§ Passage for review

Public dentistry is disappearing. "The system resembles a makeshift". - alarms vice president of the NRL
Published Nov. 17, 2025 08:31
The most visible problem is the chronic underfunding of dental services under the National Health Fund. According to the NRL, for many years it has remained at a level that makes it impossible to maintain treatment standards and the stable development of dental staff. As a result, more and more individual, family-run practices are opting out of contracts with the NFZ. Instead, the market for public services is being taken over by large medical networks.
According to the local government, this change in structure carries serious risks. The disappearance of pluralism in access to public services could lead to monopolization of the market - and this, as Barucha points out, always reflects on the patient. A monopolist "imposes its conditions, which will not necessarily take into account the welfare of the patient."

§ Extracted data
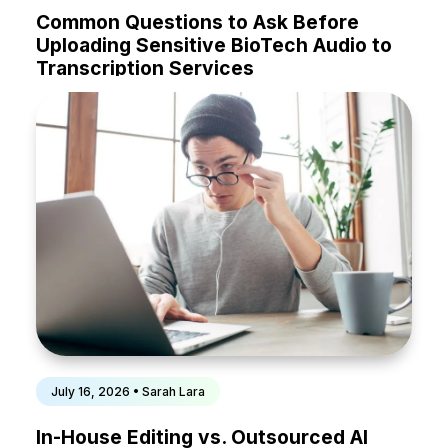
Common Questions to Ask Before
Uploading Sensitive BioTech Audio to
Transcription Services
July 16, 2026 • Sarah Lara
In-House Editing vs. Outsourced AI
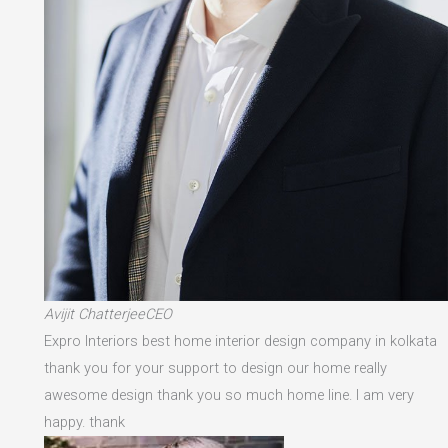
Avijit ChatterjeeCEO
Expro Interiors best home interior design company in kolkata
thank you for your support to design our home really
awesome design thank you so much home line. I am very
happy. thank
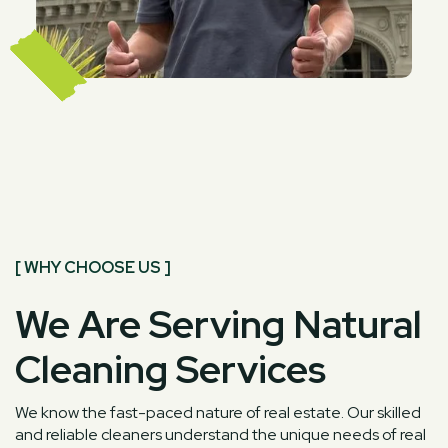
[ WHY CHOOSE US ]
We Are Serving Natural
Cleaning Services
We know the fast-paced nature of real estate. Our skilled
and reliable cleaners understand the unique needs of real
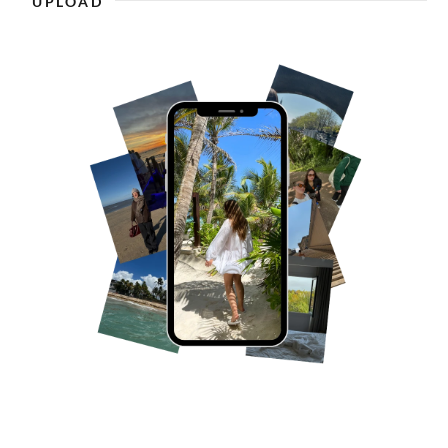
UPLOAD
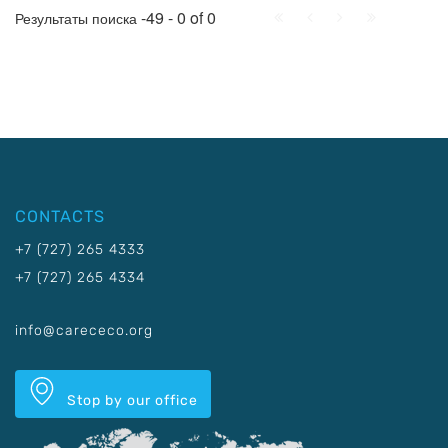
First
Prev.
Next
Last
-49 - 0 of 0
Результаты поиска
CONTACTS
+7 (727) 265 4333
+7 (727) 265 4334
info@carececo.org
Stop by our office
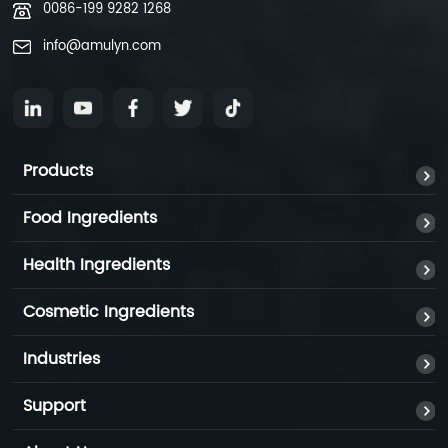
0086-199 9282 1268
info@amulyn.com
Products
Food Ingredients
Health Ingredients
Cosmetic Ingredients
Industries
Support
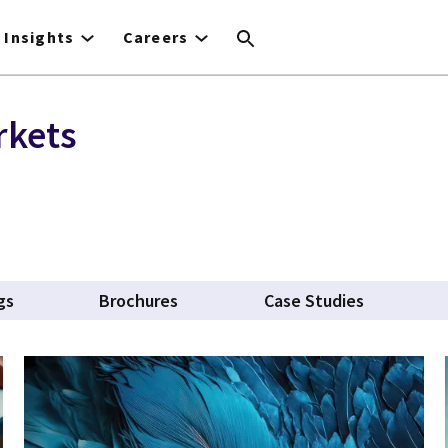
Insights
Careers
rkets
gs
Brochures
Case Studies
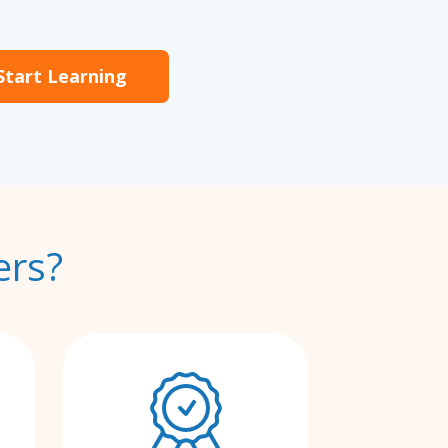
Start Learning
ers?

==

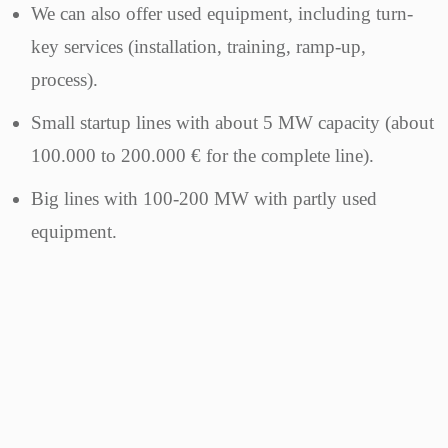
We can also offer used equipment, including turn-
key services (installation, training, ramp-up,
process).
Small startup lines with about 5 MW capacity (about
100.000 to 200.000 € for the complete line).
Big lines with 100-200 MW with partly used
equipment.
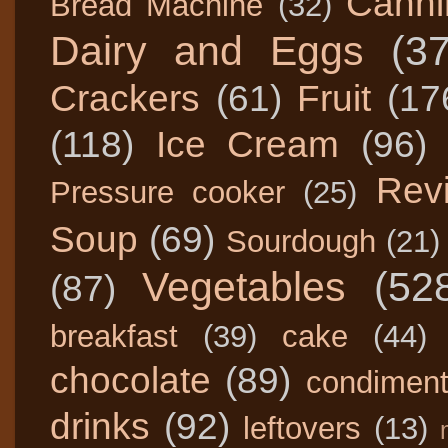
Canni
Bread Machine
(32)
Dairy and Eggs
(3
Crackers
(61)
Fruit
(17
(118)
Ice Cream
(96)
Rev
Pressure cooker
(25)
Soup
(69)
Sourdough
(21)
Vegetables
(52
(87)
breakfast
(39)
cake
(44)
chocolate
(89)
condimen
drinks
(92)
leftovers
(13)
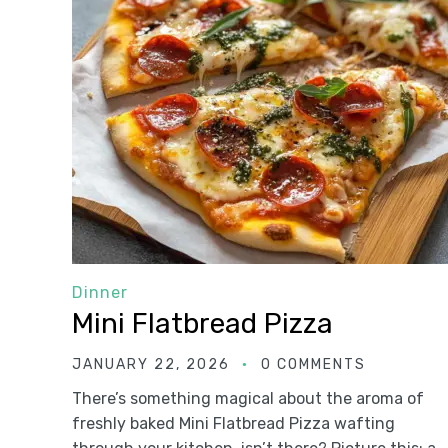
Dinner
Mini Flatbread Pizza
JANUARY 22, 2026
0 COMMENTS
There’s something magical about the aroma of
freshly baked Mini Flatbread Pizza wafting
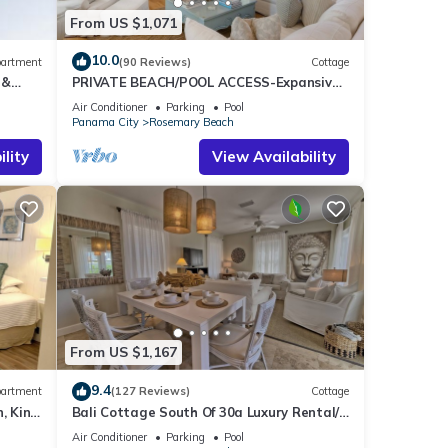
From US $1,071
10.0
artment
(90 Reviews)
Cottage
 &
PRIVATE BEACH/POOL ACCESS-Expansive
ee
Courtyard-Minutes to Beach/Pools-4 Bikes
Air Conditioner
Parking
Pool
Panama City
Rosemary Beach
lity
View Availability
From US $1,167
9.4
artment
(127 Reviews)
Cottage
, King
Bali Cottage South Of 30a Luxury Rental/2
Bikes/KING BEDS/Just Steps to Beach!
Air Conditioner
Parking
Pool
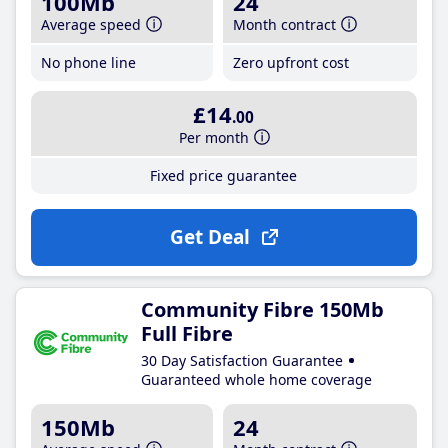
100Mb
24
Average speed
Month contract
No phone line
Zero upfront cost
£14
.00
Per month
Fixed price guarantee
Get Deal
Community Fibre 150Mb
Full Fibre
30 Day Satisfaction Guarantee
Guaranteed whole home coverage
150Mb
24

---

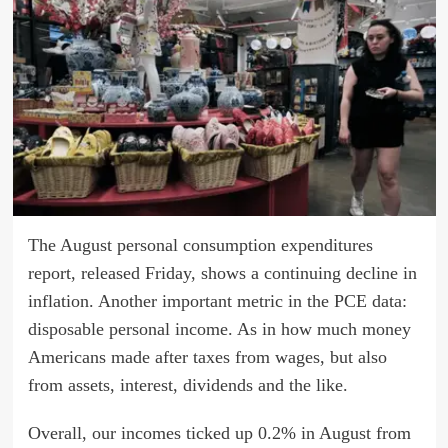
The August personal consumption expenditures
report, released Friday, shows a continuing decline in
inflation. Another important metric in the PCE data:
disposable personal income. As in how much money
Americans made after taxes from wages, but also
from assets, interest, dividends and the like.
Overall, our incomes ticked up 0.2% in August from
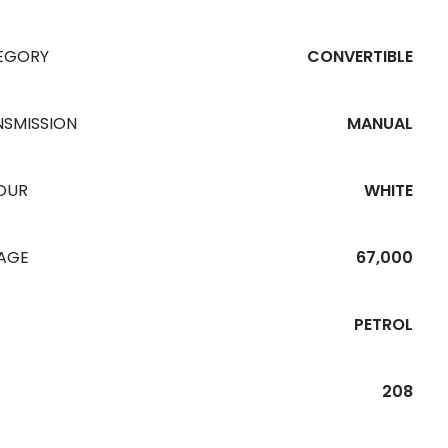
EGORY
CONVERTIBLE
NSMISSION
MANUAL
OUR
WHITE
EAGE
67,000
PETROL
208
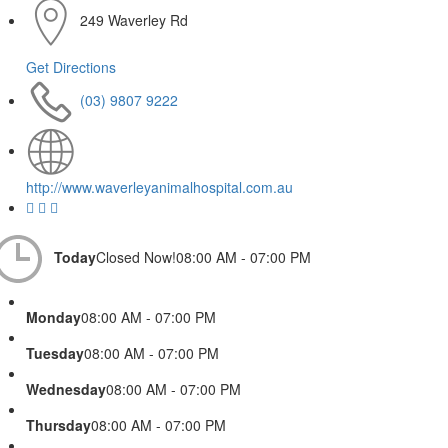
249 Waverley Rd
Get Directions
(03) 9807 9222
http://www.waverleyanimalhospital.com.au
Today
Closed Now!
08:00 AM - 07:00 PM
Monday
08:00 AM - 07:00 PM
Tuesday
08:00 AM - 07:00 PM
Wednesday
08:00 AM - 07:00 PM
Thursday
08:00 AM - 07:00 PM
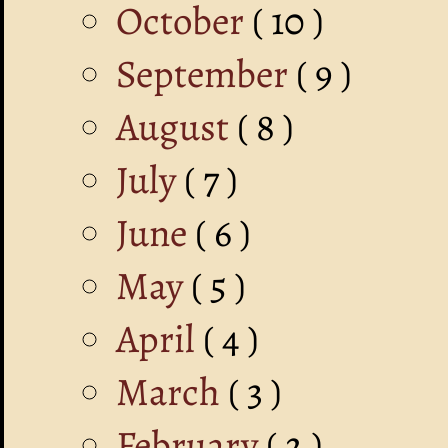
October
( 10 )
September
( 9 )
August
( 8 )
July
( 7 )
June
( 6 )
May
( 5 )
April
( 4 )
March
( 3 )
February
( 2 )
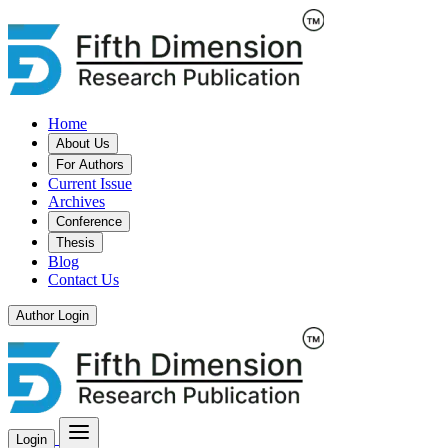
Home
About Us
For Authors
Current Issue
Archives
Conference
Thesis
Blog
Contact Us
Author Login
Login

§ What you need to do
Extend the article above on the decline of public dentistry by continuing after its last sentence.

§ Answer for the task
Corresponding with this trend is the Health Ministry's decision to expand the scope of tasks of dental hygienists, who are to perform some of the activities previously reserved for dentists - and without the need for physician supervision. According to the NRL, this solution is mainly beneficial for large entities, and not for patient safety. The local government also draws attention to plans to allow nurses to perform general anesthesia and the simultaneous expansion of indications for dental treatment under anesthesia, which, according to Barucha, adds up to a disturbing whole.
The system's financial problems are also taking a toll on the training of future dentists. Insufficient funding for public dental care means limited student access to clinical practice. According to the NRL, this could result in both a decline in the quality of education and a real shortage of specialists within a few years.
The situation is also worsened by the gradual disappearance of systemic preventive programs, especially for children and adolescents. For years, Poland has been among the European leaders in terms of caries rates among the youngest. The lack of dental surgeries in schools and the limited scope of educational and preventive activities exacerbate the problem, and the shift in emphasis from prevention to restorative treatment generates much higher social and health costs.
Another problem, according to the NRL, is the lack of real dialogue between decision-makers and the medical community. Doctors, universities and the professional self-government have specific proposals prepared and analyses ready, but their voice "remains unheeded," despite the fact that they are the ones who face the problems of patients and the functioning of offices on a daily basis.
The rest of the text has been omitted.